Una imagen hermosa, hasta se podría decir angelical. Se levantaba cuando el sol salía, de pronto como magia se escuchaba, el sonido de una escoba, mientras en la cocina la leche hervía, entre el sueño se confundía y una dulce voz me decía, levántese que es hora de dar gracias. Cuando vaya a la cama pida perdón a Dios por los pequeños o grandes pecados cometidos durante el día, y cuando amanezca de gracias al Creador por el milagro de la vida.
Yo siempre fue callada nunca respondía por que jamás podría lastimar a la mujer, que yo veneraba y amaba. Sin refunfuñar de inmediato me vestía que maravilla ver a mi Liita, lista para el día. Lo primero que me enseñaba a rezar y luego empezar el día. Ella con dulce voz decía, en esta edad es difícil comprender pero algún día lo harás, de pronto ella llamaba a otro amor de mi vida, mi Arturito, mi abuelo, padre y amigo, ella decía Joven el desayuno está listo, venga antes que se enfríe, luego se levantaban el batallón de mis hermanos, mientras mi hermana batallaba con el sueño, Liita decía es hora de ir a la escuela.
La escuela Providencia estaba muy cerca de la casa mi hermana Conchi y yo caminábamos hasta llegar a la construcción de piedra que majestuosa se levantaba, no ha gusto íba, por que me alejaba lo que amaba, pero que remedio con las madres tenía que lidiar, y a misa en la mañana asistir. Mi gran consuelo era el ver en el altar el cuadro de la Santa faz mirar. En ese tiempo la misa el sacerdote en latín daba, y si me preguntan lo único que recuerdo el olor del incienso. Por fin era hora de regresar a casa y veía el hombre más bello esperando por sus nietas, que nos decía hermanitas, mi abuelito Arturito, de camino a casa, primero a saborear el dulce frío de los helados de Pedrito del parque Cevallos, y jamas se podía olvidar las pastas del pastelero, pero teníamos que comer rápido ese manjar especial casi cotidiano, Arturito veía que nuestro rostro esté limpio, y decía no digan nada, y como buenas aprendices nuestros labios se sellaban, cuando la gran puerta se habría corríamos a ver a Liita, y ella sabía lo que habíamos hecho, pero ella se desentendía como que no sabía. A cambiarse el uniforme, lavarse las manos y sentarse a la mesa, antes de empezar a comer a Dios gracias teníamos que dar, luego nos decía a descansar y sin olvidarse las tareas escolares, hay que luchar con la ignorancia y aprender a ser letrado, el libro es el mejor amigo de un niño, adulto y de un anciano.

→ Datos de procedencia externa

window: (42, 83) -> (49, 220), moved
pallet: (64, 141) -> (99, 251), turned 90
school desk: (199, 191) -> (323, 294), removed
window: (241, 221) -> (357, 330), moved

Terminábamos la tarea y yo corría para ver si errores tenía, y que maravilla cuando mi abuelita me decía perfecto y si que el corazón me dolía cuando no hice perfecto, las lagrimas corrían y Ella me decía, de las equivocaciones se aprender a enmendar los errores. Que cosas de la vida nuestro juguete era mi abuelo Arturito, jugábamos que médicos hermanos, y pues como disfrutaba Arturito mientras horas pasábamos con El.

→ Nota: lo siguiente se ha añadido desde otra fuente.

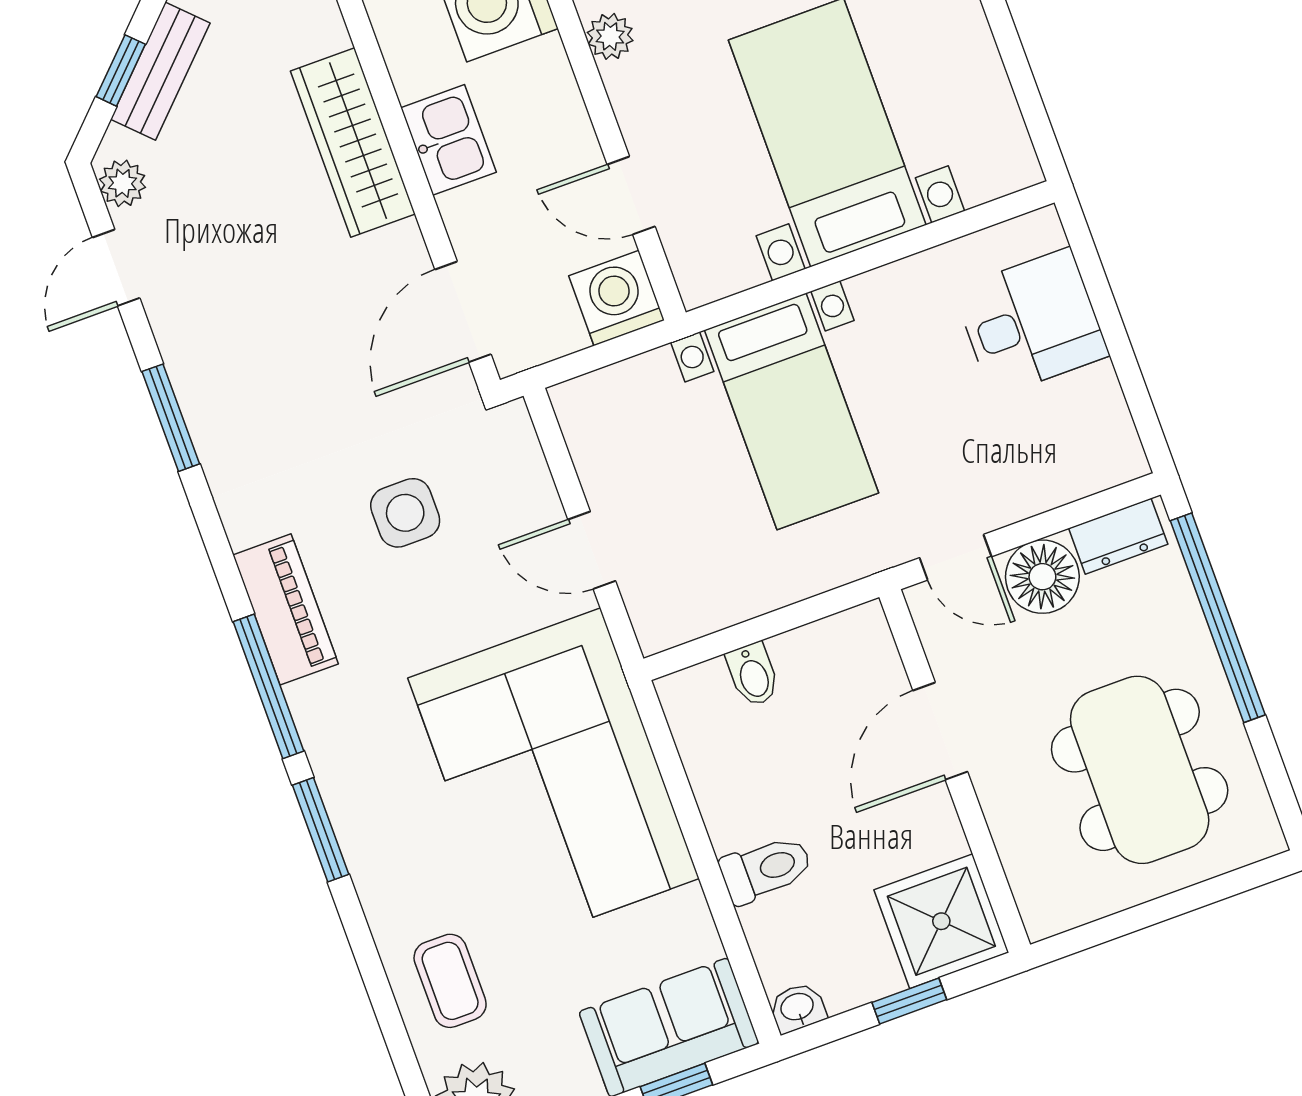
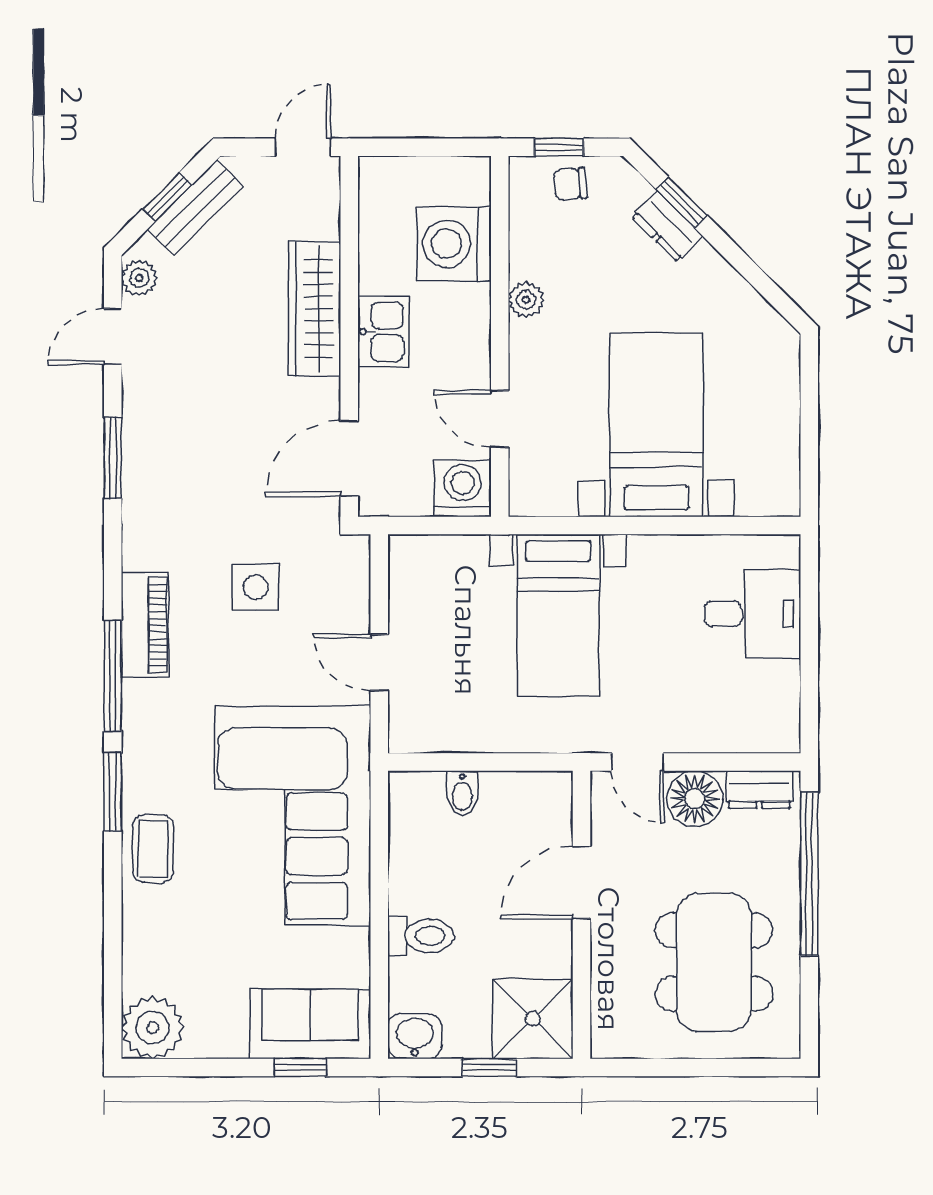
coffee table: (450, 981) -> (153, 849), moved
washbasin: (797, 1008) -> (415, 1036), width x1.38, depth x1.45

La inocencias de niños en contrabandistas nos convertíamos, cuando mi abuelito en cama se encontraba enfermito el pobre, y de quejaba de lo insípido de la comida mis hermanos, y yo nos ideábamos cómo subir sal escondida, sin saber que el galeno había dicho, cuidado con la sal por que Don Arturo le hará mucho daño a su corazón. Cual delicia saboreaba mi Arturito, hasta que llegaba mami Betthy y al probar su comida en gran lio nos metíamos era salmuera, pero lo importante era verlo contento. Mamá le contaba a Mamá Lia y no había peor cosa que ver los grandes ojos de mi abuelita no se disgustaba más bien nos enviaba al cuarto. Pero casi de inmediato venía Betisita y Liita y la vida nos perdonaba y desde ahí nos revisaban antes de subir al tercer piso de la casa donde el gran cuarto estaba y lo mejor de ello Arturito se encontraba, que cosas del recuerdo que las plasmó antes que se me olviden, constancia quiero dejar a todos los que descendemos de Arturito y Liita la familia Illingworth-Carrasco que si contamos de uno en uno un ejercito formamos y yo como la más vieja de los nietos quiero pasar estas gran memoria a que sepan quienes fueron nuestros abuelos Guillermo Arturo Illingworth Quevedo y Rosa Lia Carrasco Astudillo, las personas más extraordinarias que quiero inmortalizar en mi historia, y dar un legado para todos de esta gran familia.